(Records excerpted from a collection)
+--
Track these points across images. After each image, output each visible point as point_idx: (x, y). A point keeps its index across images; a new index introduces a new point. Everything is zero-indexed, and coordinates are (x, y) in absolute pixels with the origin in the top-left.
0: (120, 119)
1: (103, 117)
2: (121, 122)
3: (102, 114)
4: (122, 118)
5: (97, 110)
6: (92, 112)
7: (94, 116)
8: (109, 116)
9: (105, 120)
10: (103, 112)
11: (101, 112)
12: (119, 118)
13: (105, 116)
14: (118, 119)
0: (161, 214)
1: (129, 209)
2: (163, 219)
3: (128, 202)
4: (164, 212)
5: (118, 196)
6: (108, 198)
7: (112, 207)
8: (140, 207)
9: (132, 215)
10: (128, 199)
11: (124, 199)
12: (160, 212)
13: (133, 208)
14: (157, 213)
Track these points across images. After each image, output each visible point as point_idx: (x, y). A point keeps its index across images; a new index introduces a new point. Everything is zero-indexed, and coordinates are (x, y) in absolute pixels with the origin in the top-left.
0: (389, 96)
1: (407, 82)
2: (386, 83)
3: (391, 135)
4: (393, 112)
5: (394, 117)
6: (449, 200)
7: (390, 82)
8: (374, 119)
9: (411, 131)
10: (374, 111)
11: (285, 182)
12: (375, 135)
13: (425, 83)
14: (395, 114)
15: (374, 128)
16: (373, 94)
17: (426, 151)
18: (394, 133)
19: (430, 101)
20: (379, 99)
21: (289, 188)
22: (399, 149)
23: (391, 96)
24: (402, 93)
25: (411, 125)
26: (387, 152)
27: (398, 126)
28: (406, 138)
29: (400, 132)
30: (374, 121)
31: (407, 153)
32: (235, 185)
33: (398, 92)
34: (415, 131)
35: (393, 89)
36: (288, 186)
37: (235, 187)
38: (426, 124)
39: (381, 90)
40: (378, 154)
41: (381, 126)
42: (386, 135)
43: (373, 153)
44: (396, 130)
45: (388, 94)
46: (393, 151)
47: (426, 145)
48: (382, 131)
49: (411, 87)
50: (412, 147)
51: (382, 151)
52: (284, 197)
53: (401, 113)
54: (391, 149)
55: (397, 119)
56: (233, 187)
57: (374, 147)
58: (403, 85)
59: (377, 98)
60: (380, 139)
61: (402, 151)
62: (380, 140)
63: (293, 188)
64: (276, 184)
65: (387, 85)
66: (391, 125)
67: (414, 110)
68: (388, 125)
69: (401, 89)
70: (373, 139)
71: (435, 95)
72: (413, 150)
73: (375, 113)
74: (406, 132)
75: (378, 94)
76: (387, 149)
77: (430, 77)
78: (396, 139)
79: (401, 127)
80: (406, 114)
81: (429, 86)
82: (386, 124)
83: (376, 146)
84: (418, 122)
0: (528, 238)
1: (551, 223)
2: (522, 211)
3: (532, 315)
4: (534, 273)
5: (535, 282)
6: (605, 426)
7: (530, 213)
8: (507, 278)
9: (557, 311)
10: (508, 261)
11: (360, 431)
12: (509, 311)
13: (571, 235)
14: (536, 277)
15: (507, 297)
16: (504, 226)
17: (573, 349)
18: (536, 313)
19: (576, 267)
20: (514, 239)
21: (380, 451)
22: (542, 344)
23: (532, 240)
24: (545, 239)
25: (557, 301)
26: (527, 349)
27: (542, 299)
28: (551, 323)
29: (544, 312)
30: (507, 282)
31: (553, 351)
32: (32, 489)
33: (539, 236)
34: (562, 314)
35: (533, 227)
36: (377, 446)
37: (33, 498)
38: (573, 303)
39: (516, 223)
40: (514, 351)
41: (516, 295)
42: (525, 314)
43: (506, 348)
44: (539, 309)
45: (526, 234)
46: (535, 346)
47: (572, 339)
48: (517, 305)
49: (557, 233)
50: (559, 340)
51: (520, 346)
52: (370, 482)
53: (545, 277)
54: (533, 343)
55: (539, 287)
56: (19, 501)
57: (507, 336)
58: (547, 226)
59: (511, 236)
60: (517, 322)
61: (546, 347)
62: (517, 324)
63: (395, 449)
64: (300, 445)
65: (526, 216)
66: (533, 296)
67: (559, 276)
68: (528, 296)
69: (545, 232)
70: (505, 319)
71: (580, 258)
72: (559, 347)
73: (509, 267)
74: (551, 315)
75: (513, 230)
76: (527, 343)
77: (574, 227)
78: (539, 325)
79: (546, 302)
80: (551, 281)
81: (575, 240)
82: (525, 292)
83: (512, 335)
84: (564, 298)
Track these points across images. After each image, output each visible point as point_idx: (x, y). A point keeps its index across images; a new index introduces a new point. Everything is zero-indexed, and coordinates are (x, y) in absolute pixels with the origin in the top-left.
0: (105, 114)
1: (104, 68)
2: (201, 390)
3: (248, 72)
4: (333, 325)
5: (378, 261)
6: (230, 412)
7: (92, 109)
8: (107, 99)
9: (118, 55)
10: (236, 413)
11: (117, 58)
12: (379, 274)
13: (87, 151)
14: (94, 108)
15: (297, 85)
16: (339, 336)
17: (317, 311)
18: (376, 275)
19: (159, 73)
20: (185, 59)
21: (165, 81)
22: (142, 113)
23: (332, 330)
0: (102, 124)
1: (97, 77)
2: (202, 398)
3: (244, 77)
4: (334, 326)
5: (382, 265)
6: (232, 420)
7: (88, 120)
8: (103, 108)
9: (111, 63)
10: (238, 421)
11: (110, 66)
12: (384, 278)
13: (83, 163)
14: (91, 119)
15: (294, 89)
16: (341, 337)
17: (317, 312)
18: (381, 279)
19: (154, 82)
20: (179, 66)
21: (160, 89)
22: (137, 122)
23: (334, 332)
+--
» Problem to work on
The entries above need to be repeated in full, exactly as written.

» Final answer
Track these points across images. After each image, output each visible point as point_idx: (x, y). A point keeps its index across images; a new index introduces a new point. Everything is zero-indexed, and coordinates are (x, y) in absolute pixels with the origin in the top-left.
0: (120, 119)
1: (103, 117)
2: (121, 122)
3: (102, 114)
4: (122, 118)
5: (97, 110)
6: (92, 112)
7: (94, 116)
8: (109, 116)
9: (105, 120)
10: (103, 112)
11: (101, 112)
12: (119, 118)
13: (105, 116)
14: (118, 119)
0: (161, 214)
1: (129, 209)
2: (163, 219)
3: (128, 202)
4: (164, 212)
5: (118, 196)
6: (108, 198)
7: (112, 207)
8: (140, 207)
9: (132, 215)
10: (128, 199)
11: (124, 199)
12: (160, 212)
13: (133, 208)
14: (157, 213)
Track these points across images. After each image, output each visible point as point_idx: (x, y). A point keeps its index across images; a new index introduces a new point. Everything is zero-indexed, and coordinates are (x, y) in absolute pixels with the origin in the top-left.
0: (389, 96)
1: (407, 82)
2: (386, 83)
3: (391, 135)
4: (393, 112)
5: (394, 117)
6: (449, 200)
7: (390, 82)
8: (374, 119)
9: (411, 131)
10: (374, 111)
11: (285, 182)
12: (375, 135)
13: (425, 83)
14: (395, 114)
15: (374, 128)
16: (373, 94)
17: (426, 151)
18: (394, 133)
19: (430, 101)
20: (379, 99)
21: (289, 188)
22: (399, 149)
23: (391, 96)
24: (402, 93)
25: (411, 125)
26: (387, 152)
27: (398, 126)
28: (406, 138)
29: (400, 132)
30: (374, 121)
31: (407, 153)
32: (235, 185)
33: (398, 92)
34: (415, 131)
35: (393, 89)
36: (288, 186)
37: (235, 187)
38: (426, 124)
39: (381, 90)
40: (378, 154)
41: (381, 126)
42: (386, 135)
43: (373, 153)
44: (396, 130)
45: (388, 94)
46: (393, 151)
47: (426, 145)
48: (382, 131)
49: (411, 87)
50: (412, 147)
51: (382, 151)
52: (284, 197)
53: (401, 113)
54: (391, 149)
55: (397, 119)
56: (233, 187)
57: (374, 147)
58: (403, 85)
59: (377, 98)
60: (380, 139)
61: (402, 151)
62: (380, 140)
63: (293, 188)
64: (276, 184)
65: (387, 85)
66: (391, 125)
67: (414, 110)
68: (388, 125)
69: (401, 89)
70: (373, 139)
71: (435, 95)
72: (413, 150)
73: (375, 113)
74: (406, 132)
75: (378, 94)
76: (387, 149)
77: (430, 77)
78: (396, 139)
79: (401, 127)
80: (406, 114)
81: (429, 86)
82: (386, 124)
83: (376, 146)
84: (418, 122)
0: (528, 238)
1: (551, 223)
2: (522, 211)
3: (532, 315)
4: (534, 273)
5: (535, 282)
6: (605, 426)
7: (530, 213)
8: (507, 278)
9: (557, 311)
10: (508, 261)
11: (360, 431)
12: (509, 311)
13: (571, 235)
14: (536, 277)
15: (507, 297)
16: (504, 226)
17: (573, 349)
18: (536, 313)
19: (576, 267)
20: (514, 239)
21: (380, 451)
22: (542, 344)
23: (532, 240)
24: (545, 239)
25: (557, 301)
26: (527, 349)
27: (542, 299)
28: (551, 323)
29: (544, 312)
30: (507, 282)
31: (553, 351)
32: (32, 489)
33: (539, 236)
34: (562, 314)
35: (533, 227)
36: (377, 446)
37: (33, 498)
38: (573, 303)
39: (516, 223)
40: (514, 351)
41: (516, 295)
42: (525, 314)
43: (506, 348)
44: (539, 309)
45: (526, 234)
46: (535, 346)
47: (572, 339)
48: (517, 305)
49: (557, 233)
50: (559, 340)
51: (520, 346)
52: (370, 482)
53: (545, 277)
54: (533, 343)
55: (539, 287)
56: (19, 501)
57: (507, 336)
58: (547, 226)
59: (511, 236)
60: (517, 322)
61: (546, 347)
62: (517, 324)
63: (395, 449)
64: (300, 445)
65: (526, 216)
66: (533, 296)
67: (559, 276)
68: (528, 296)
69: (545, 232)
70: (505, 319)
71: (580, 258)
72: (559, 347)
73: (509, 267)
74: (551, 315)
75: (513, 230)
76: (527, 343)
77: (574, 227)
78: (539, 325)
79: (546, 302)
80: (551, 281)
81: (575, 240)
82: (525, 292)
83: (512, 335)
84: (564, 298)
Track these points across images. After each image, output each visible point as point_idx: (x, y). A point keeps its index across images; a new index introduces a new point. Everything is zero-indexed, and coordinates are (x, y) in absolute pixels with the origin in the top-left.
0: (105, 114)
1: (104, 68)
2: (201, 390)
3: (248, 72)
4: (333, 325)
5: (378, 261)
6: (230, 412)
7: (92, 109)
8: (107, 99)
9: (118, 55)
10: (236, 413)
11: (117, 58)
12: (379, 274)
13: (87, 151)
14: (94, 108)
15: (297, 85)
16: (339, 336)
17: (317, 311)
18: (376, 275)
19: (159, 73)
20: (185, 59)
21: (165, 81)
22: (142, 113)
23: (332, 330)
0: (102, 124)
1: (97, 77)
2: (202, 398)
3: (244, 77)
4: (334, 326)
5: (382, 265)
6: (232, 420)
7: (88, 120)
8: (103, 108)
9: (111, 63)
10: (238, 421)
11: (110, 66)
12: (384, 278)
13: (83, 163)
14: (91, 119)
15: (294, 89)
16: (341, 337)
17: (317, 312)
18: (381, 279)
19: (154, 82)
20: (179, 66)
21: (160, 89)
22: (137, 122)
23: (334, 332)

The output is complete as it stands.